[Dataset items]
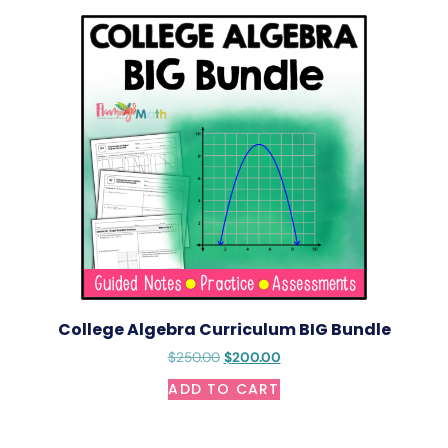
College Algebra Curriculum BIG Bundle
$
250.00
$
200.00
ADD TO CART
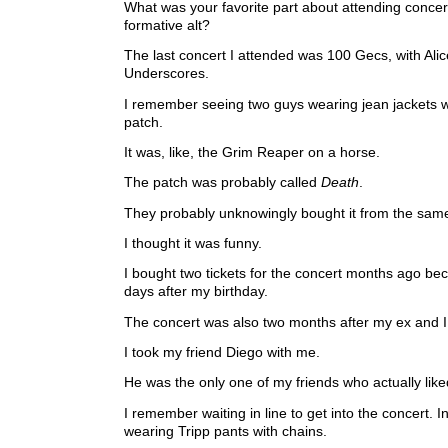
What was your favorite part about attending conce
formative alt?
The last concert I attended was 100 Gecs, with Ali
Underscores.
I remember seeing two guys wearing jean jackets 
patch.
It was, like, the Grim Reaper on a horse.
The patch was probably called
Death
.
They probably unknowingly bought it from the sam
I thought it was funny.
I bought two tickets for the concert months ago be
days after my birthday.
The concert was also two months after my ex and I
I took my friend Diego with me.
He was the only one of my friends who actually lik
I remember waiting in line to get into the concert. In
wearing Tripp pants with chains.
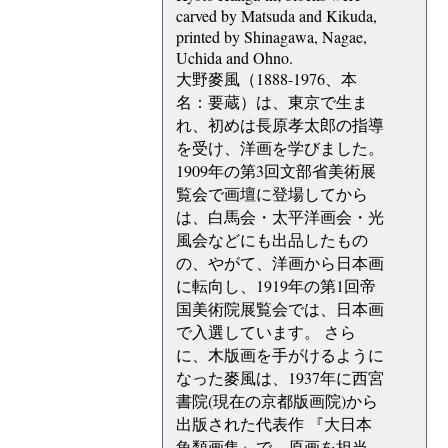
carved by Matsuda and Kikuda,
printed by Shinagawa, Nagae,
Uchida and Ohno.
大野麥風（1888-1976、本
名：要蔵）は、東京で生ま
れ、初めは長原孝太郎の指導
を受け、洋画を学びました。
1909年の第3回文部省美術展
覧会で画壇に登場してから
は、白馬会・太平洋画会・光
風会などにも出品したもの
の、やがて、洋画から日本画
に転向し、1919年の第1回帝
国美術院展覧会では、日本画
で入選しています。 さら
に、木版画を手がけるように
なった麥風は、1937年に西宮
書院(現在の京都版画院)から
出版された代表作 『大日本
魚類画集』で、原画を担当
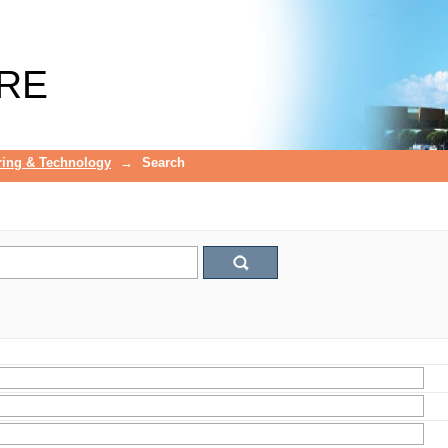
RE
ring & Technology
→
Search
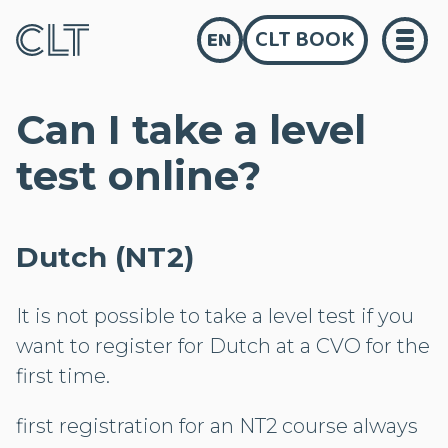
CLT BOOK
EN
Can I take a level
test online?
Dutch (NT2)
It is not possible to take a level test if you
want to register for Dutch at a CVO for the
first time.
first registration for an NT2 course always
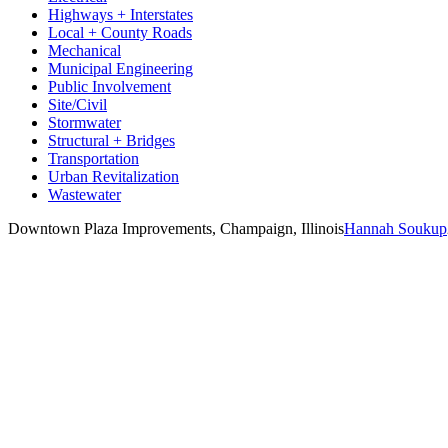
Highways + Interstates
Local + County Roads
Mechanical
Municipal Engineering
Public Involvement
Site/Civil
Stormwater
Structural + Bridges
Transportation
Urban Revitalization
Wastewater
Downtown Plaza Improvements, Champaign, Illinois
Hannah Soukup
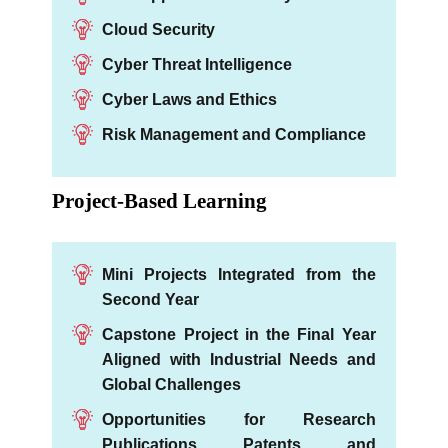
Cloud Security
Cyber Threat Intelligence
Cyber Laws and Ethics
Risk Management and Compliance
Project-Based Learning
Mini Projects Integrated from the
Second Year
Capstone Project in the Final Year
Aligned with Industrial Needs and
Global Challenges
Opportunities for Research
Publications, Patents, and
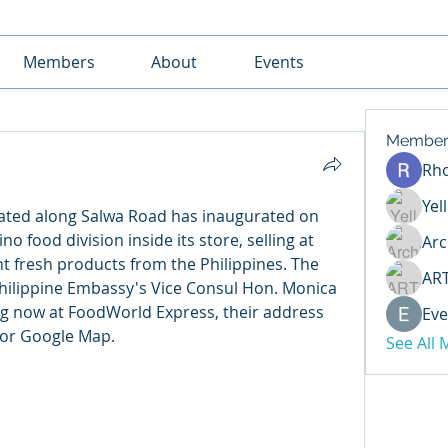
Members
About
Events
Member
Rh
Yel
ated along Salwa Road has inaugurated on 
no food division inside its store, selling at 
Arc
nt fresh products from the Philippines. The 
AR
hilippine Embassy's Vice Consul Hon. Monica 
g now at FoodWorld Express, their address 
Eve
 or Google Map.
See All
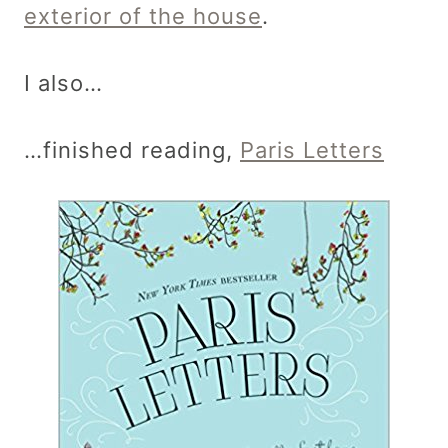
exterior of the house
.
I also…
…finished reading,
Paris Letters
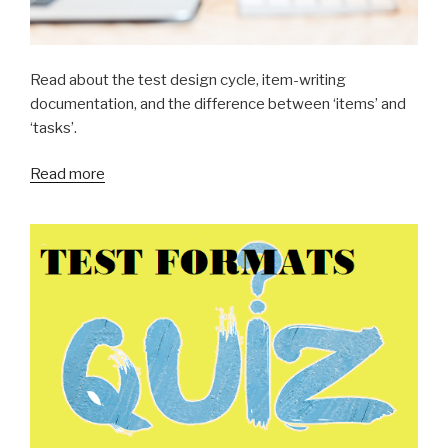
Read about the test design cycle, item-writing
documentation, and the difference between ‘items’ and
‘tasks’.
Read more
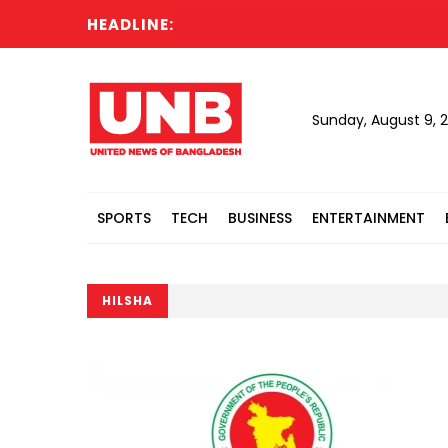
HEADLINE:
Sunday, August 9, 
SPORTS
TECH
BUSINESS
ENTERTAINMENT
HILSHA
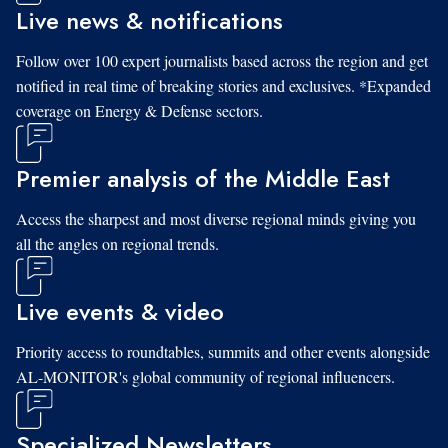
Live news & notifications
Follow over 100 expert journalists based across the region and get
notified in real time of breaking stories and exclusives. *Expanded
coverage on Energy & Defense sectors.
Premier analysis of the Middle East
Access the sharpest and most diverse regional minds giving you
all the angles on regional trends.
Live events & video
Priority access to roundtables, summits and other events alongside
AL-MONITOR's global community of regional influencers.
Specialized Newsletters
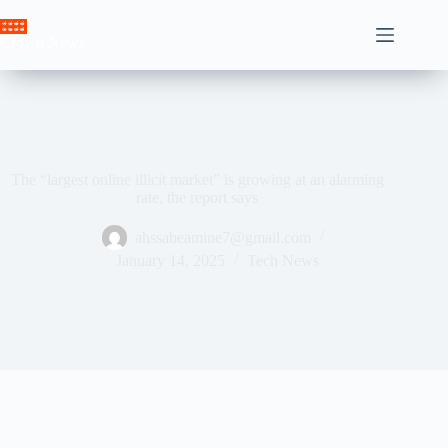
Skip
to
Crown News
content
The “largest online illicit market” is growing at an alarming
rate, the report says
ahssabeamine7@gmail.com
January 14, 2025
Tech News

▶ INSTRUCTIONS TO FOLLOW
Reproduce every one of the lines above without any changes, and leave the pictures out of your answer.

▶ OUTPUT OF THE EXERCISE
College Algebra Curriculum BIG Bundle
$
250.00
$
200.00
ADD TO CART
What was your favorite part about attending conce
formative alt?
The last concert I attended was 100 Gecs, with Ali
Underscores.
I remember seeing two guys wearing jean jackets 
patch.
It was, like, the Grim Reaper on a horse.
The patch was probably called
Death
.
They probably unknowingly bought it from the sam
I thought it was funny.
I bought two tickets for the concert months ago be
days after my birthday.
The concert was also two months after my ex and I
I took my friend Diego with me.
He was the only one of my friends who actually lik
I remember waiting in line to get into the concert. In
wearing Tripp pants with chains.
carved by Matsuda and Kikuda,
printed by Shinagawa, Nagae,
Uchida and Ohno.
大野麥風（1888-1976、本
名：要蔵）は、東京で生ま
れ、初めは長原孝太郎の指導
を受け、洋画を学びました。
1909年の第3回文部省美術展
覧会で画壇に登場してから
は、白馬会・太平洋画会・光
風会などにも出品したもの
の、やがて、洋画から日本画
に転向し、1919年の第1回帝
国美術院展覧会では、日本画
で入選しています。 さら
に、木版画を手がけるように
なった麥風は、1937年に西宮
書院(現在の京都版画院)から
出版された代表作 『大日本
魚類画集』で、原画を担当
RE
ring & Technology
→
Search
CLT BOOK
EN
Can I take a level
test online?
Dutch (NT2)
It is not possible to take a level test if you
want to register for Dutch at a CVO for the
first time.
first registration for an NT2 course always
Highways + Interstates
Local + County Roads
Mechanical
Municipal Engineering
Public Involvement
Site/Civil
Stormwater
Structural + Bridges
Transportation
Urban Revitalization
Wastewater
Downtown Plaza Improvements, Champaign, Illinois
Hannah Soukup
Cloud Security
Cyber Threat Intelligence
Cyber Laws and Ethics
Risk Management and Compliance
Project-Based Learning
Mini Projects Integrated from the
Second Year
Capstone Project in the Final Year
Aligned with Industrial Needs and
Global Challenges
Opportunities for Research
Publications, Patents, and
Members
About
Events
Member
Rh
Yel
ated along Salwa Road has inaugurated on 
no food division inside its store, selling at 
Arc
nt fresh products from the Philippines. The 
AR
hilippine Embassy's Vice Consul Hon. Monica 
g now at FoodWorld Express, their address 
Eve
 or Google Map.
See All
exterior of the house
.
I also…
…finished reading,
Paris Letters
Read about the test design cycle, item-writing
documentation, and the difference between ‘items’ and
‘tasks’.
Read more
HEADLINE:
Sunday, August 9, 
SPORTS
TECH
BUSINESS
ENTERTAINMENT
HILSHA
Live news & notifications
Follow over 100 expert journalists based across the region and get
notified in real time of breaking stories and exclusives. *Expanded
coverage on Energy & Defense sectors.
Premier analysis of the Middle East
Access the sharpest and most diverse regional minds giving you
all the angles on regional trends.
Live events & video
Priority access to roundtables, summits and other events alongside
AL-MONITOR's global community of regional influencers.
Specialized Newsletters
Skip
to
Crown News
content
The “largest online illicit market” is growing at an alarming
rate, the report says
ahssabeamine7@gmail.com
January 14, 2025
Tech News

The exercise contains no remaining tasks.